= Alexander Courtney =

Alexander Courtney is an English historian and teacher whose research and published works concern the reign of King James VI and I and the correspondence of his mother, Mary, Queen of Scots.

== Career ==
Alexander Courtney studied history at Selwyn College, Cambridge, and gained a PhD in 2008 with a thesis titled Court politics and the kingship of James VI & I, c. 1615–c. 1622. Courtney has taught history at Tonbridge School, the Haberdashers' Boys' School at Elstree, and The Perse School in Cambridge.

Courtney, Estelle Paranque, and Michael Questier, are preparing a publication, The Secret Correspondence of Mary Queen of Scots, which will explore the correspondence of Mary, Queen of Scots, and include the new texts discovered by the cryptoanalyst George Lasry and his colleagues Norbert Biermann, and Satoshi Tomokiyo.

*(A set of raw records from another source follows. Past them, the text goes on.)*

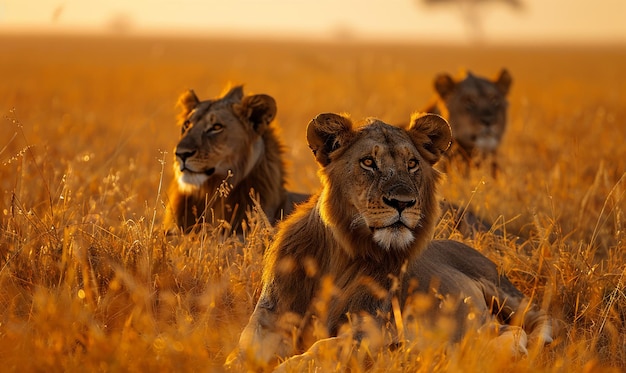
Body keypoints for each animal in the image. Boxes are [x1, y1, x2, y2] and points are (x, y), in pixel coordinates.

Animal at [227, 110, 548, 370]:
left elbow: (319, 350)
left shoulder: (369, 330)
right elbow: (242, 352)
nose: (403, 202)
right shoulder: (268, 320)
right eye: (368, 162)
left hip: (501, 288)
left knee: (538, 321)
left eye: (412, 163)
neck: (339, 258)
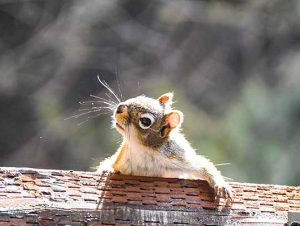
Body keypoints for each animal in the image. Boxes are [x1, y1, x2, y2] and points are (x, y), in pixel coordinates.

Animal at [97, 92, 233, 200]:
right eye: (139, 96)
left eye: (145, 121)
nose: (119, 108)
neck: (143, 149)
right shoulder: (122, 160)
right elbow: (110, 164)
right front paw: (107, 169)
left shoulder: (178, 157)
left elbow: (204, 166)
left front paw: (221, 185)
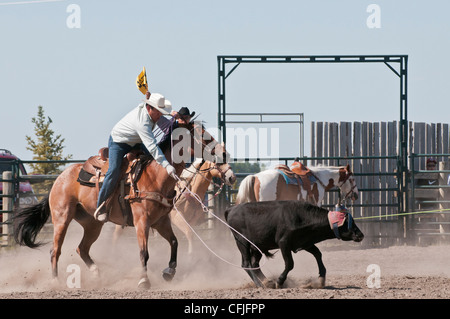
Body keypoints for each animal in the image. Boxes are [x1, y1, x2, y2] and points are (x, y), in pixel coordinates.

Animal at [13, 120, 219, 290]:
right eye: (202, 135)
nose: (222, 153)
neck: (155, 176)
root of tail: (59, 179)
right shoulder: (142, 221)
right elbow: (144, 252)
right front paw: (144, 281)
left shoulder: (161, 221)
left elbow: (175, 242)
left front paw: (169, 273)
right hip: (62, 218)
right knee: (55, 250)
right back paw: (56, 281)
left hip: (92, 224)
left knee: (82, 248)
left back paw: (97, 275)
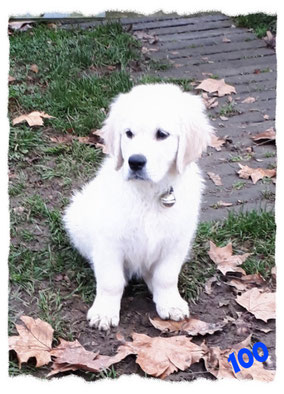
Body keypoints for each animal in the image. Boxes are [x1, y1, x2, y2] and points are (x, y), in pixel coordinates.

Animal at [63, 83, 214, 330]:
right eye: (129, 133)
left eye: (162, 134)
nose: (134, 162)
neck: (149, 193)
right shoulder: (109, 242)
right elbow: (111, 281)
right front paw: (104, 311)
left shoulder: (176, 242)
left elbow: (166, 276)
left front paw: (170, 302)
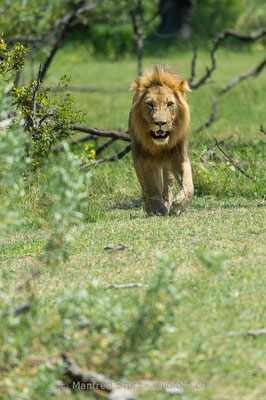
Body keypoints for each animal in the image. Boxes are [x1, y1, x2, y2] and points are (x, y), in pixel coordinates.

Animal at [128, 65, 193, 216]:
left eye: (169, 104)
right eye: (150, 104)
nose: (160, 123)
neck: (160, 146)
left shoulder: (179, 157)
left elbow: (189, 184)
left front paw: (179, 205)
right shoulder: (145, 160)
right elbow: (152, 187)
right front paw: (158, 209)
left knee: (168, 184)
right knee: (146, 188)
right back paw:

== Selected publications ==
- (ed. with Michael Questier), James VI and I: Kingship, Government and Religion (Routledge, 2025).
- James VI, Britannic Prince: King of Scots and Elizabeth's Heir, 1566–1603 (Routledge, 2024).
- "The Secret Correspondence of James VI, 1601-3", in Susan Doran and Paulina Kewes, Doubtful and dangerous: The question of the succession in late Elizabethan England (Manchester, 2014).